--- Quoted passage ---
When I come here today to give this lecture, and for this campaign, and see this one judgment in the newspaper about the girl who has withdrawn her statements against her father, I feel our entire campaign has collapsed. We know the number of rapes that occur. Out of that the number of rapes that get actually reported, out of that how many get charge-sheeted, and how many get to the sessions courts. It has taken us 25 years to change the framework of rape from rape to sexual abuse. And to get it acknowledged that sexual abuse is not something that happens outside: brothers can abuse sisters, and uncles can abuse their nieces, fathers can rape their daughters.

Post-1995, we had come to this situation of looking at rape in a much more complex manner as sexual abuse. Sexual abuse of minors, non-penetrative sex, insertion of objects, oral sex…a whole gamut of sexual abuse has been brought under this new law that has been formulated. The whole confines of the earlier law which according to me was extremely patriarchal, said that only penetration is rape, and there’s nothing else. Now we have come to a point where we say that a whole lot of sexual violations of a woman’s bodily integrity constitute offence.

Stricter punitive measures aren’t enough
When we started, we did not have the confidence to have a feminist framework for rape. The framework continued to be patriarchal, where there had to be some penetration. What we wanted was more stringent punishment. What did we ask the State? Increase punishment: seven years minimum punishment, ten years for aggravated. And we got it.
We didn’t even get the Evidence Act changed: Section 155 clause 4, where past sexual history cannot be brought into a rape trial. It got amended in 2003. This law was used to humiliate women and girls who are ready to file a complaint and whose case goes up for trial: who’s your boyfriend? What kind of mother? Is she divorced? There were a whole lot of things you could humiliate the girl with on the basis of her sexual behaviour, not only with the man in question, but with anybody. That became a defense for the accused, but still we didn’t get it. What we did get was an increase in punishment. Is that enough?

--- Data for review ---
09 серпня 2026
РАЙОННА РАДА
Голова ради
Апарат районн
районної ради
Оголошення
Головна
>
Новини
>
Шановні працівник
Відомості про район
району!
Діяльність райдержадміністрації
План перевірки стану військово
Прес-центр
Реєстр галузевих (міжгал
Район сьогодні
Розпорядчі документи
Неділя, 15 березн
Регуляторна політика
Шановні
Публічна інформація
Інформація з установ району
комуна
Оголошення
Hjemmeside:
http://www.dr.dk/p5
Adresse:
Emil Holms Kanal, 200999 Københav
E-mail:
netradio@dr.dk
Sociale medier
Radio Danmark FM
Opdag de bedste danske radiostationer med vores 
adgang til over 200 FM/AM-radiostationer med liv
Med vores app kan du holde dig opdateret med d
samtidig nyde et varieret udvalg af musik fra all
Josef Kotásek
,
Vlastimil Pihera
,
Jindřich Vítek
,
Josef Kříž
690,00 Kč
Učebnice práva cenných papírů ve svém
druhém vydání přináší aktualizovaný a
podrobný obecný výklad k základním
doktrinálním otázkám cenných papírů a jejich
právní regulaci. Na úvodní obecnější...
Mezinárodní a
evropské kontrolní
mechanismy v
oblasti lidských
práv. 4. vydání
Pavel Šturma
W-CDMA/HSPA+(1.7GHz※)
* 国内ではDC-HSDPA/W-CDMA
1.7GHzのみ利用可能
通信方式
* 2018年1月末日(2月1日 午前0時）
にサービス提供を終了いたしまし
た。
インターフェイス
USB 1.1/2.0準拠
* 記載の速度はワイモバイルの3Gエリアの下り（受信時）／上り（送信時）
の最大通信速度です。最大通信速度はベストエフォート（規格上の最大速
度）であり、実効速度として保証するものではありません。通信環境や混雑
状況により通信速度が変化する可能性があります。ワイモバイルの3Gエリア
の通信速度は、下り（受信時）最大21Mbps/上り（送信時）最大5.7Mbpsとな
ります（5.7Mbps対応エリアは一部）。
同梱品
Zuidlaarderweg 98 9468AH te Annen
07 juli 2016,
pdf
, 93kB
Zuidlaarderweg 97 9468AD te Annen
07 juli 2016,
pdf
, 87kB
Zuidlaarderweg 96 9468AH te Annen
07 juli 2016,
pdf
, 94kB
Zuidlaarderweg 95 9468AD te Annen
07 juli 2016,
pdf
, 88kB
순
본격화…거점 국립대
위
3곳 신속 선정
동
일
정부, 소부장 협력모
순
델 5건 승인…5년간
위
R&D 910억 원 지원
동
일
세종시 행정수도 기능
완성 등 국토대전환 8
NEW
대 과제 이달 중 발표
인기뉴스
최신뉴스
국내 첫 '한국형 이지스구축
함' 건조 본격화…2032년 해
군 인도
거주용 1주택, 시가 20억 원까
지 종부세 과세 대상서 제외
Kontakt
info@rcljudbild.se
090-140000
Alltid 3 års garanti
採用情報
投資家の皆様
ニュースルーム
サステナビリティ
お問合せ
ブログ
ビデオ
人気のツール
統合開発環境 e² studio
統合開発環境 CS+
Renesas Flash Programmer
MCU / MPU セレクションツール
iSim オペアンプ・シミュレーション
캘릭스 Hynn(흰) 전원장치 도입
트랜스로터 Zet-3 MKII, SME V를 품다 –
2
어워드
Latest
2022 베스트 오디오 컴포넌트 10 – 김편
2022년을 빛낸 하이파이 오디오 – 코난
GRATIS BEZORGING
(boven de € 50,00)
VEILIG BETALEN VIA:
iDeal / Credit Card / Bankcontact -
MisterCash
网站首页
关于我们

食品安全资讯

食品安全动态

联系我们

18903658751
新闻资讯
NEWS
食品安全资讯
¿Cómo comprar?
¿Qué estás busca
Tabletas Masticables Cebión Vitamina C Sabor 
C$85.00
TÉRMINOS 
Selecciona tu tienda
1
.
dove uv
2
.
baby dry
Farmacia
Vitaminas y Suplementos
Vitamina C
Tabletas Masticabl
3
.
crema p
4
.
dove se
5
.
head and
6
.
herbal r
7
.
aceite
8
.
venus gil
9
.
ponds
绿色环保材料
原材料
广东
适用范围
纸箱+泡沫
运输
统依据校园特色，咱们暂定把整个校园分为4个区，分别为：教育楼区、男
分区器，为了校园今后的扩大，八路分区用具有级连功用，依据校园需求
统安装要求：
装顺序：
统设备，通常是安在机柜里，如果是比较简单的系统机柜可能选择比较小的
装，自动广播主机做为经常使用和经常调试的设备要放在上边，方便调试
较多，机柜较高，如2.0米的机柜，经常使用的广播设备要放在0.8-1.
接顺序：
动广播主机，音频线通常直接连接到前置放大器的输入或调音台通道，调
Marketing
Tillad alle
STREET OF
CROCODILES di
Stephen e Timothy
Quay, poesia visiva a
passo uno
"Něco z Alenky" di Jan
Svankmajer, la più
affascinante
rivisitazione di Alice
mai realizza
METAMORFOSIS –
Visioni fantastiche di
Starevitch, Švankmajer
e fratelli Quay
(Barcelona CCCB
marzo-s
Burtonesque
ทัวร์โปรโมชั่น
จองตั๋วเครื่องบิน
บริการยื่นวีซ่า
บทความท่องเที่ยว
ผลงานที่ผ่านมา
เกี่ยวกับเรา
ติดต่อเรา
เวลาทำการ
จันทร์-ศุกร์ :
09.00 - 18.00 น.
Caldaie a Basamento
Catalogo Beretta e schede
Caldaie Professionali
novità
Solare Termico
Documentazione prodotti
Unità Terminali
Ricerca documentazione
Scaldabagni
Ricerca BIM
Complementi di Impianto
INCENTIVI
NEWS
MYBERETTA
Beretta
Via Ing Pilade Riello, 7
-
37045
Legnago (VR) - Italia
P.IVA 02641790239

--- Study questions ---
A. Answer these questions about the lecture:
(i) How many years does the speaker say it took to change the framework from rape to sexual abuse?
(ii) Under the earlier law, what alone counted as rape?
(iii) What minimum punishment was asked of the State?
B. Please repeat the part of the lecture between "When I come" and "rape their daughters.", inclusive, word for word.
The items are separate material from the lecture.

--- Answer section ---
A.
(i) 25 years
(ii) Penetration
(iii) Seven years

B.
When I come here today to give this lecture, and for this campaign, and see this one judgment in the newspaper about the girl who has withdrawn her statements against her father, I feel our entire campaign has collapsed. We know the number of rapes that occur. Out of that the number of rapes that get actually reported, out of that how many get charge-sheeted, and how many get to the sessions courts. It has taken us 25 years to change the framework of rape from rape to sexual abuse. And to get it acknowledged that sexual abuse is not something that happens outside: brothers can abuse sisters, and uncles can abuse their nieces, fathers can rape their daughters.